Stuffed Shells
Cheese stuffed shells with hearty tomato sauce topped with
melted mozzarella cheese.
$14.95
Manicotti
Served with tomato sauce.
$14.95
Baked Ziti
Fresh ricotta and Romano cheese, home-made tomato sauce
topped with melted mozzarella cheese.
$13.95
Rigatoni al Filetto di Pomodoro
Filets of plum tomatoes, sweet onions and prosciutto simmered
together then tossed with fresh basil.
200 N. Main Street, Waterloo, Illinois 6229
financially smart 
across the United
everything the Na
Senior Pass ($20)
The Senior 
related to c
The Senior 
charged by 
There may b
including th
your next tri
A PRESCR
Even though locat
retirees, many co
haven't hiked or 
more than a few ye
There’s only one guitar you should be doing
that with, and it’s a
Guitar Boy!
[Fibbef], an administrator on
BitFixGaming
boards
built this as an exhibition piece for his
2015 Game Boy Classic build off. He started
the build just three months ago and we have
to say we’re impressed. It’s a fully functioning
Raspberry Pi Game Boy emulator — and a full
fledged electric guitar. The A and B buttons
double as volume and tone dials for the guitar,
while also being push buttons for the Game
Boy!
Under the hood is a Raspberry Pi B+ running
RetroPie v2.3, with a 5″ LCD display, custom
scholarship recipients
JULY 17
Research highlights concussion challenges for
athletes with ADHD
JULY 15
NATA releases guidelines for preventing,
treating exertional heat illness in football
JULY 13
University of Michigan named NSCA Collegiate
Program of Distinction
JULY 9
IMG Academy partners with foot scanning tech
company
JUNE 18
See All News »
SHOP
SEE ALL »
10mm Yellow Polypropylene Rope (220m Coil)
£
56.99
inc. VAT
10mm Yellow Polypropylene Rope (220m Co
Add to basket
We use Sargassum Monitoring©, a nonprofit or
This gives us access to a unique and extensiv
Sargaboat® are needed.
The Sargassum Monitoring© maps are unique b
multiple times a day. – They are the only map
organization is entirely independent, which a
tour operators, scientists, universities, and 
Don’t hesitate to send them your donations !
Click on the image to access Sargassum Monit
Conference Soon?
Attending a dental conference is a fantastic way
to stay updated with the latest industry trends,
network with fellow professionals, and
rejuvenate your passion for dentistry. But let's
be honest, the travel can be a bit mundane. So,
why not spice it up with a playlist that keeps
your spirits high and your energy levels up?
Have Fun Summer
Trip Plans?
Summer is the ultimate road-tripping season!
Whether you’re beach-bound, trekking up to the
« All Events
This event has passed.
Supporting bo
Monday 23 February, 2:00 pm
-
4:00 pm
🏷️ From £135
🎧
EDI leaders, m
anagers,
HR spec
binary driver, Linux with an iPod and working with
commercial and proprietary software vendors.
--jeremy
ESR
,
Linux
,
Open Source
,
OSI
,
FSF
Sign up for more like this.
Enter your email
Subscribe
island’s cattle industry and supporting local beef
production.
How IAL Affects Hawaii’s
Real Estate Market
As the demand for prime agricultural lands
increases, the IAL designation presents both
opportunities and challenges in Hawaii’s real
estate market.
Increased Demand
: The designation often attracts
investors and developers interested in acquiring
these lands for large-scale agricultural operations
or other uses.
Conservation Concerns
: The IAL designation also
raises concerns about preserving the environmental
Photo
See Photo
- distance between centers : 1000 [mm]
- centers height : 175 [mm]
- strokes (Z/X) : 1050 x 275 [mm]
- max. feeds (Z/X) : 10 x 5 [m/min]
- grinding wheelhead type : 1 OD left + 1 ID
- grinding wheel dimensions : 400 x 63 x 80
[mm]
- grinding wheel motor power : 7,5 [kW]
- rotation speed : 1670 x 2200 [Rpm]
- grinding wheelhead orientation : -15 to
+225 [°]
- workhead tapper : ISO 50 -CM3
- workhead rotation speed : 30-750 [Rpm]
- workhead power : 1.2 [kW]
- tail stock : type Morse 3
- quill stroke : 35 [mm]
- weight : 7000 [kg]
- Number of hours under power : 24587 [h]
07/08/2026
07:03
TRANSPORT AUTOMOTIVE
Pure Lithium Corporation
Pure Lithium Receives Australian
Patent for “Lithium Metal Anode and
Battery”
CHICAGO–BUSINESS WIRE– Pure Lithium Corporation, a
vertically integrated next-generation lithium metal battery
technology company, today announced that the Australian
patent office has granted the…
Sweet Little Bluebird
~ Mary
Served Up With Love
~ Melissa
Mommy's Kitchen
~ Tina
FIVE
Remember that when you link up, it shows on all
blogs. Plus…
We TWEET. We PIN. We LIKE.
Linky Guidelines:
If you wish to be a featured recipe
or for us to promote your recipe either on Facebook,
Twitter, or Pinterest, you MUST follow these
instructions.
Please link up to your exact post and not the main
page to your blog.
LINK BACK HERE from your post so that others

# Exercise description
Please repeat the entries above exactly as they read.

# Exercise response
Stuffed Shells
Cheese stuffed shells with hearty tomato sauce topped with
melted mozzarella cheese.
$14.95
Manicotti
Served with tomato sauce.
$14.95
Baked Ziti
Fresh ricotta and Romano cheese, home-made tomato sauce
topped with melted mozzarella cheese.
$13.95
Rigatoni al Filetto di Pomodoro
Filets of plum tomatoes, sweet onions and prosciutto simmered
together then tossed with fresh basil.
200 N. Main Street, Waterloo, Illinois 6229
financially smart 
across the United
everything the Na
Senior Pass ($20)
The Senior 
related to c
The Senior 
charged by 
There may b
including th
your next tri
A PRESCR
Even though locat
retirees, many co
haven't hiked or 
more than a few ye
There’s only one guitar you should be doing
that with, and it’s a
Guitar Boy!
[Fibbef], an administrator on
BitFixGaming
boards
built this as an exhibition piece for his
2015 Game Boy Classic build off. He started
the build just three months ago and we have
to say we’re impressed. It’s a fully functioning
Raspberry Pi Game Boy emulator — and a full
fledged electric guitar. The A and B buttons
double as volume and tone dials for the guitar,
while also being push buttons for the Game
Boy!
Under the hood is a Raspberry Pi B+ running
RetroPie v2.3, with a 5″ LCD display, custom
scholarship recipients
JULY 17
Research highlights concussion challenges for
athletes with ADHD
JULY 15
NATA releases guidelines for preventing,
treating exertional heat illness in football
JULY 13
University of Michigan named NSCA Collegiate
Program of Distinction
JULY 9
IMG Academy partners with foot scanning tech
company
JUNE 18
See All News »
SHOP
SEE ALL »
10mm Yellow Polypropylene Rope (220m Coil)
£
56.99
inc. VAT
10mm Yellow Polypropylene Rope (220m Co
Add to basket
We use Sargassum Monitoring©, a nonprofit or
This gives us access to a unique and extensiv
Sargaboat® are needed.
The Sargassum Monitoring© maps are unique b
multiple times a day. – They are the only map
organization is entirely independent, which a
tour operators, scientists, universities, and 
Don’t hesitate to send them your donations !
Click on the image to access Sargassum Monit
Conference Soon?
Attending a dental conference is a fantastic way
to stay updated with the latest industry trends,
network with fellow professionals, and
rejuvenate your passion for dentistry. But let's
be honest, the travel can be a bit mundane. So,
why not spice it up with a playlist that keeps
your spirits high and your energy levels up?
Have Fun Summer
Trip Plans?
Summer is the ultimate road-tripping season!
Whether you’re beach-bound, trekking up to the
« All Events
This event has passed.
Supporting bo
Monday 23 February, 2:00 pm
-
4:00 pm
🏷️ From £135
🎧
EDI leaders, m
anagers,
HR spec
binary driver, Linux with an iPod and working with
commercial and proprietary software vendors.
--jeremy
ESR
,
Linux
,
Open Source
,
OSI
,
FSF
Sign up for more like this.
Enter your email
Subscribe
island’s cattle industry and supporting local beef
production.
How IAL Affects Hawaii’s
Real Estate Market
As the demand for prime agricultural lands
increases, the IAL designation presents both
opportunities and challenges in Hawaii’s real
estate market.
Increased Demand
: The designation often attracts
investors and developers interested in acquiring
these lands for large-scale agricultural operations
or other uses.
Conservation Concerns
: The IAL designation also
raises concerns about preserving the environmental
Photo
See Photo
- distance between centers : 1000 [mm]
- centers height : 175 [mm]
- strokes (Z/X) : 1050 x 275 [mm]
- max. feeds (Z/X) : 10 x 5 [m/min]
- grinding wheelhead type : 1 OD left + 1 ID
- grinding wheel dimensions : 400 x 63 x 80
[mm]
- grinding wheel motor power : 7,5 [kW]
- rotation speed : 1670 x 2200 [Rpm]
- grinding wheelhead orientation : -15 to
+225 [°]
- workhead tapper : ISO 50 -CM3
- workhead rotation speed : 30-750 [Rpm]
- workhead power : 1.2 [kW]
- tail stock : type Morse 3
- quill stroke : 35 [mm]
- weight : 7000 [kg]
- Number of hours under power : 24587 [h]
07/08/2026
07:03
TRANSPORT AUTOMOTIVE
Pure Lithium Corporation
Pure Lithium Receives Australian
Patent for “Lithium Metal Anode and
Battery”
CHICAGO–BUSINESS WIRE– Pure Lithium Corporation, a
vertically integrated next-generation lithium metal battery
technology company, today announced that the Australian
patent office has granted the…
Sweet Little Bluebird
~ Mary
Served Up With Love
~ Melissa
Mommy's Kitchen
~ Tina
FIVE
Remember that when you link up, it shows on all
blogs. Plus…
We TWEET. We PIN. We LIKE.
Linky Guidelines:
If you wish to be a featured recipe
or for us to promote your recipe either on Facebook,
Twitter, or Pinterest, you MUST follow these
instructions.
Please link up to your exact post and not the main
page to your blog.
LINK BACK HERE from your post so that others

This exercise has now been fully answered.